His eyes turn glassy. The familiar sarcastic, happy Cameron, gone.

“I believed my sister that night because I saw what you had done with my own eyes, and Ana is family. At the time, I was willing to do anything to help her.”

Hating what I have to say next, I look at the ceiling, buying some time I know I don’t have.

“There’s another reason I didn’t want to hear your side of the story back then, why I didn’t contact you.”

Cameron doesn’t stray his eyes away from mine when I meet them again.

“The thought of talking to you, hearing you admit to what I thought was the truth, would make everything too real. I couldn’t take any more pain at only seventeen years old. My mom was concerned by how sad I was. I couldn’t do it, Cameron.” My chest inflates as I inhale deeply. “Even though there was still a piece of that girl inside of me when we saw each other in Professor Mills’ class, I’d changed. I would’ve listened to you because all I needed, that I didn’t know I needed since then, was my best friend. Instead, we wasted energy on hating each other for no good reason. That’s something we both did, and we both have to live with it.”

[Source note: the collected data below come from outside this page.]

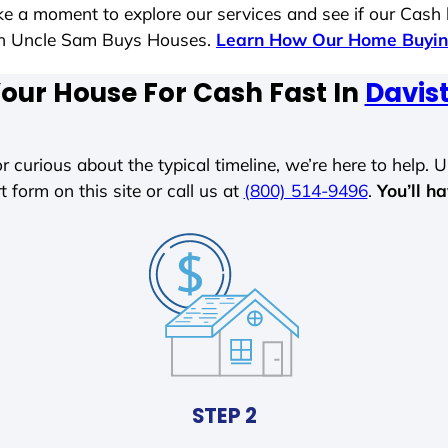
ake a moment to explore our services and see if our Cash
ith Uncle Sam Buys Houses.
Learn How Our Home Buyin
Your House For Cash Fast In
Davis
r curious about the typical timeline, we’re here to help. Un
t form on this site or call us at
(800) 514-9496
.
You’ll h
STEP 2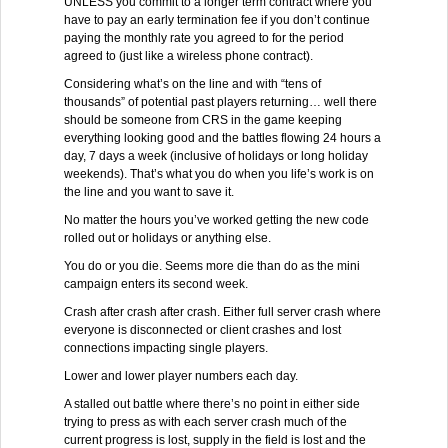
UNLESS you commit to a longer term contract where you
have to pay an early termination fee if you don’t continue
paying the monthly rate you agreed to for the period
agreed to (just like a wireless phone contract).
Considering what’s on the line and with “tens of
thousands” of potential past players returning… well there
should be someone from CRS in the game keeping
everything looking good and the battles flowing 24 hours a
day, 7 days a week (inclusive of holidays or long holiday
weekends). That’s what you do when you life’s work is on
the line and you want to save it.
No matter the hours you’ve worked getting the new code
rolled out or holidays or anything else.
You do or you die. Seems more die than do as the mini
campaign enters its second week.
Crash after crash after crash. Either full server crash where
everyone is disconnected or client crashes and lost
connections impacting single players.
Lower and lower player numbers each day.
A stalled out battle where there’s no point in either side
trying to press as with each server crash much of the
current progress is lost, supply in the field is lost and the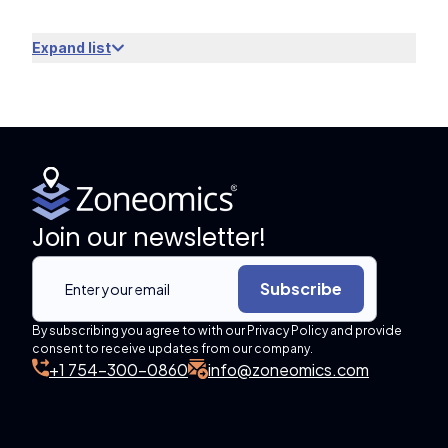
Expand list
Join our newsletter!
Subscribe
By subscribing you agree to with our Privacy Policy and provide
consent to receive updates from our company.
+1 754-300-0860
info@zoneomics.com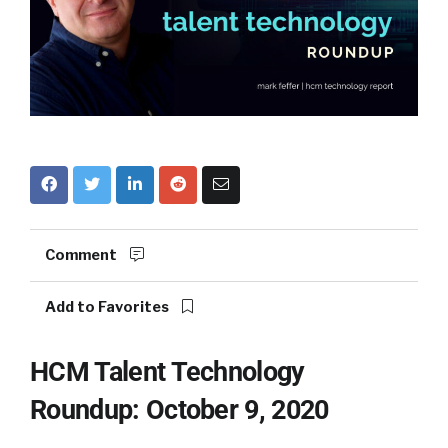
Comment
Add to Favorites
HCM Talent Technology
Roundup: October 9, 2020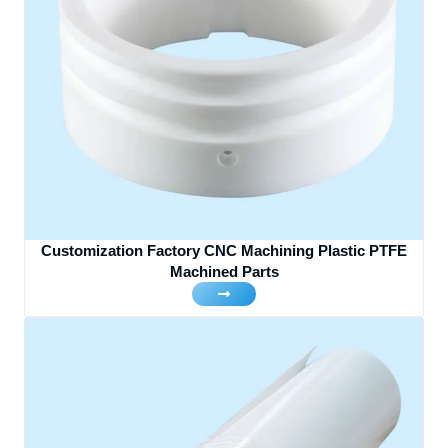
Customization Factory CNC Machining Plastic PTFE
Machined Parts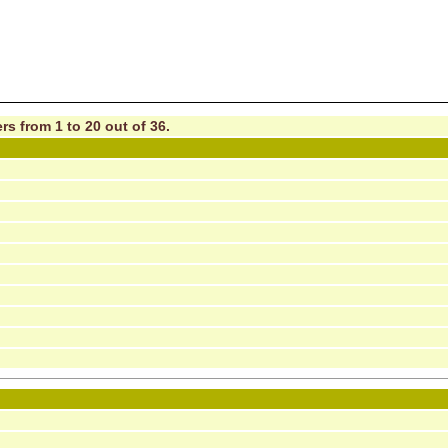
rs from 1 to 20 out of 36.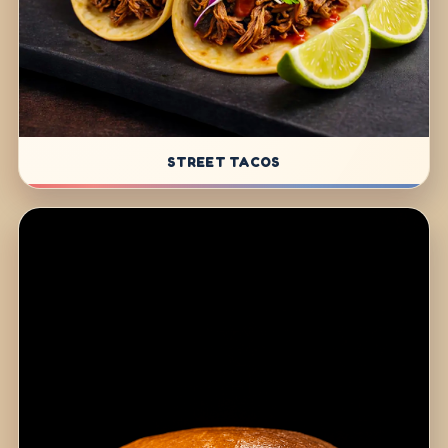
STREET TACOS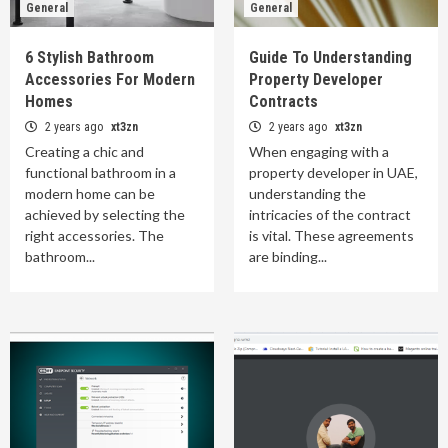
General
General
6 Stylish Bathroom
Guide To Understanding
Accessories For Modern
Property Developer
Homes
Contracts
2 years ago
xt3zn
2 years ago
xt3zn
Creating a chic and
When engaging with a
functional bathroom in a
property developer in UAE,
modern home can be
understanding the
achieved by selecting the
intricacies of the contract
right accessories. The
is vital. These agreements
bathroom...
are binding...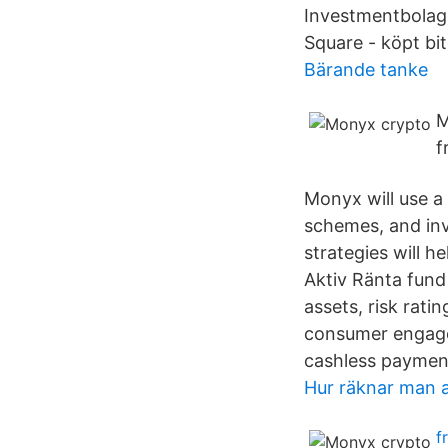
Investmentbolag,
Square - köpt bit
Bärande tanke
M
f
Monyx will use a 
schemes, and inv
strategies will h
Aktiv Ränta fund
assets, risk rati
consumer engage
cashless paymen
Hur räknar man 
f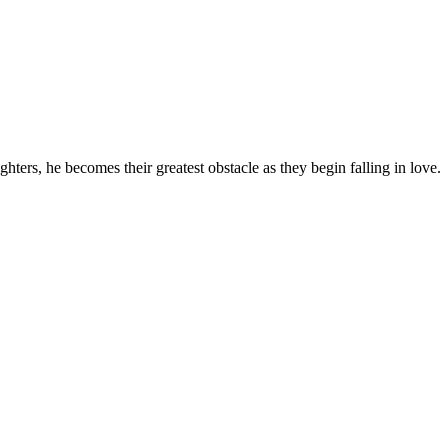
ghters, he becomes their greatest obstacle as they begin falling in love.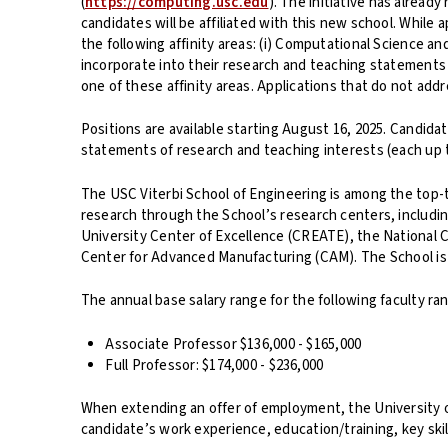
(
https://computing.usc.edu
). The initiative has alrea
candidates will be affiliated with this new school. While a
the following affinity areas: (i) Computational Science an
incorporate into their research and teaching statements 
one of these affinity areas. Applications that do not addr
Positions are available starting August 16, 2025. Candida
statements of research and teaching interests (each up t
The USC Viterbi School of Engineering is among the top-ti
research through the School’s research centers, includin
University Center of Excellence (CREATE), the National C
Center for Advanced Manufacturing (CAM). The School is a
The annual base salary range for the following faculty ran
Associate Professor $136,000 - $165,000
Full Professor: $174,000 - $236,000
When extending an offer of employment, the University of 
candidate’s work experience, education/training, key skill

A tear drops from Cameron’s eye, and it catches me completely off guard. It’s the second time he’s cried in front of me, the first being when we were sixteen because a dog died in a movie. It pulls at my damn heart strings.

I need to stay strong. If he wants my forgiveness and trust, he’ll have to work for it.

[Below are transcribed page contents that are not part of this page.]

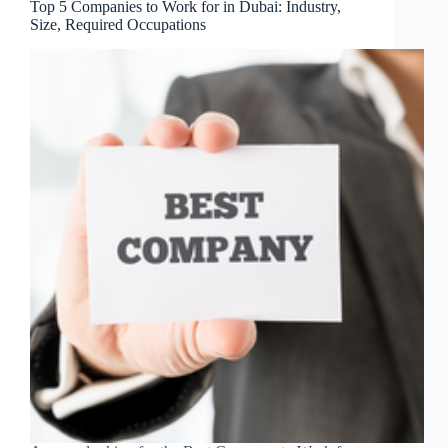
Top 5 Companies to Work for in Dubai: Industry,
Size, Required Occupations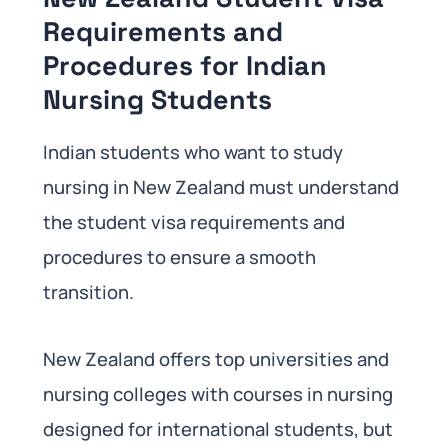
Requirements and
Procedures for Indian
Nursing Students
Indian students who want to study
nursing in New Zealand must understand
the student visa requirements and
procedures to ensure a smooth
transition.
New Zealand offers top universities and
nursing colleges with courses in nursing
designed for international students, but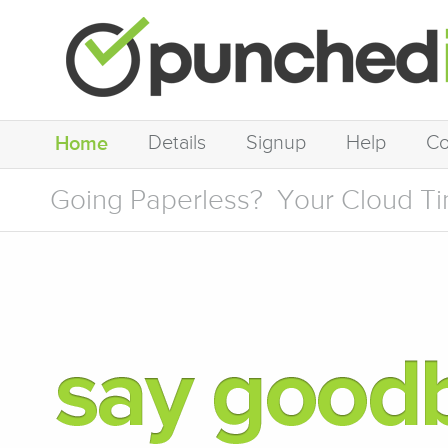
Details
Signup
Help
Co
Home
Going Paperless?
Your Cloud Ti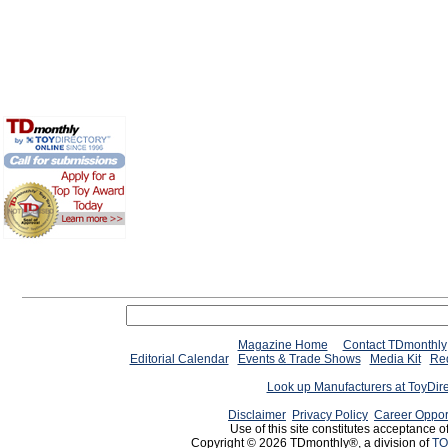
Magazine Home
Contact TDmonthly
Editorial Calendar
Events & Trade Shows
Media Kit
Req
Look up Manufacturers at ToyDir
Disclaimer
Privacy Policy
Career Oppor
Use of this site constitutes acceptance o
Copyright © 2026 TDmonthly®, a division of
TO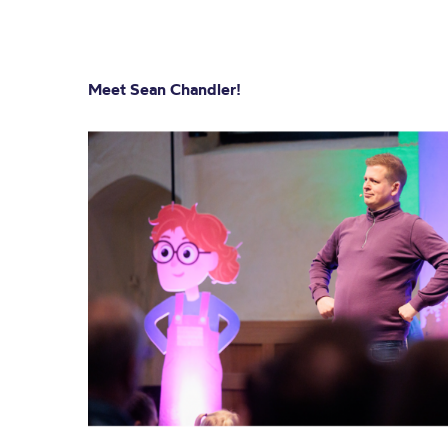
Meet Sean Chandler!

“I want to forgive you, Cameron, I truly do because we started to get to know each other again, and it was…you know what it was.” I take a deep breath. “I wish things would’ve gone differently?—”

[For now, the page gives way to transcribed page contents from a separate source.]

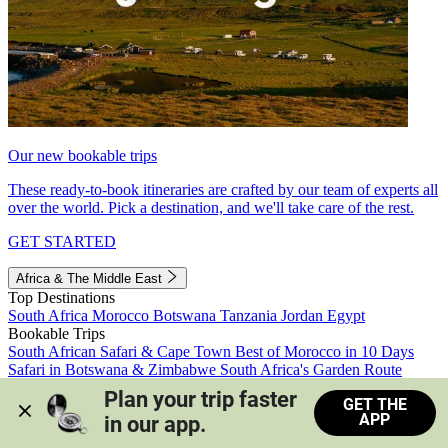
Our new bookable trips
These ready-to-book itineraries are crafted by our team of experts all
over the world. Pick a destination, and we'll take care of the rest.
GET STARTED
Africa & The Middle East
Top Destinations
South Africa
Morocco
Botswana
Tanzania
Jordan
Egypt
Bookable Trips
South African Safari & Cape Town
Best of Morocco in 10 Days
Safari in Botswana & Zimbabwe
South Africa's Garden Route
Morocco's Medinas & Sahara
Train Safari South Africa
Plan your trip faster 
GET THE
View all trips
APP
in our app.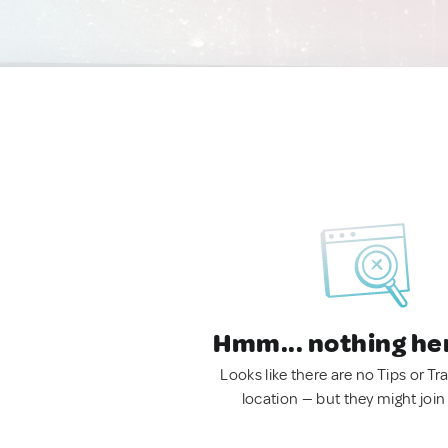
Hmm... nothing he
Looks like there are no Tips or Tra
location — but they might join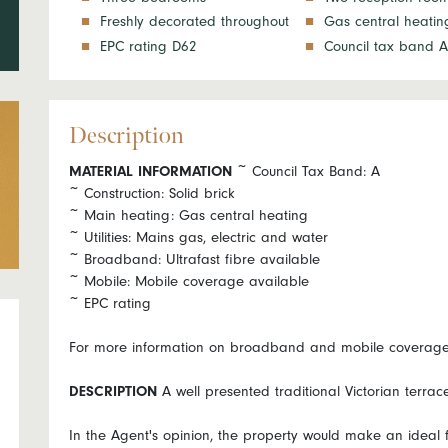
Freshly decorated throughout
Gas central heatin
EPC rating D62
Council tax band A
Description
MATERIAL
INFORMATION
~ Council Tax Band: A
~ Construction: Solid brick
~ Main heating: Gas central heating
~ Utilities: Mains gas, electric and water
~ Broadband: Ultrafast fibre available
~ Mobile: Mobile coverage available
~ EPC rating
For more information on broadband and mobile coverage g
DESCRIPTION
A well presented traditional Victorian terrac
In the Agent's opinion, the property would make an ideal fi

“Me too.” He wipes the evidence of regret off his face while the sound of students coming in interrupts our moment.

Crossing my arms in order to hide my trembling hands, I muster up the most confidence I’m capable of having at this moment .

“You need to go. Everything that I needed to say tonight was said.”

Knowing I’ll hate seeing him leave, I turn around to my computer. After a couple of seconds, my spine straightens when his body leans on mine. His breath is on my neck, and I have the instant urge to melt into his arms.

“I’m not giving up on us, Kamila. I refuse to. My feelings towards you are so much more than I ever thought possible in this lifetime or the next.” His words drown out the voices around us. “Losing you as a best friend once was torture. Losing you as something more a second time is not an option.” The urge to fall into his arms and kiss him intensifies. These are the types of things you only hear in movies, but they’re still just words, I remind myself. They need to be accompanied by actions.

“I’m too selfish to let you go, so don’t expect me to any time soon.” His lips hover over my neck. And right when I think he’s about to turn me around, I feel a cold wind and almost lose my balance. He’s gone, leaving me wanting him more than I ever have.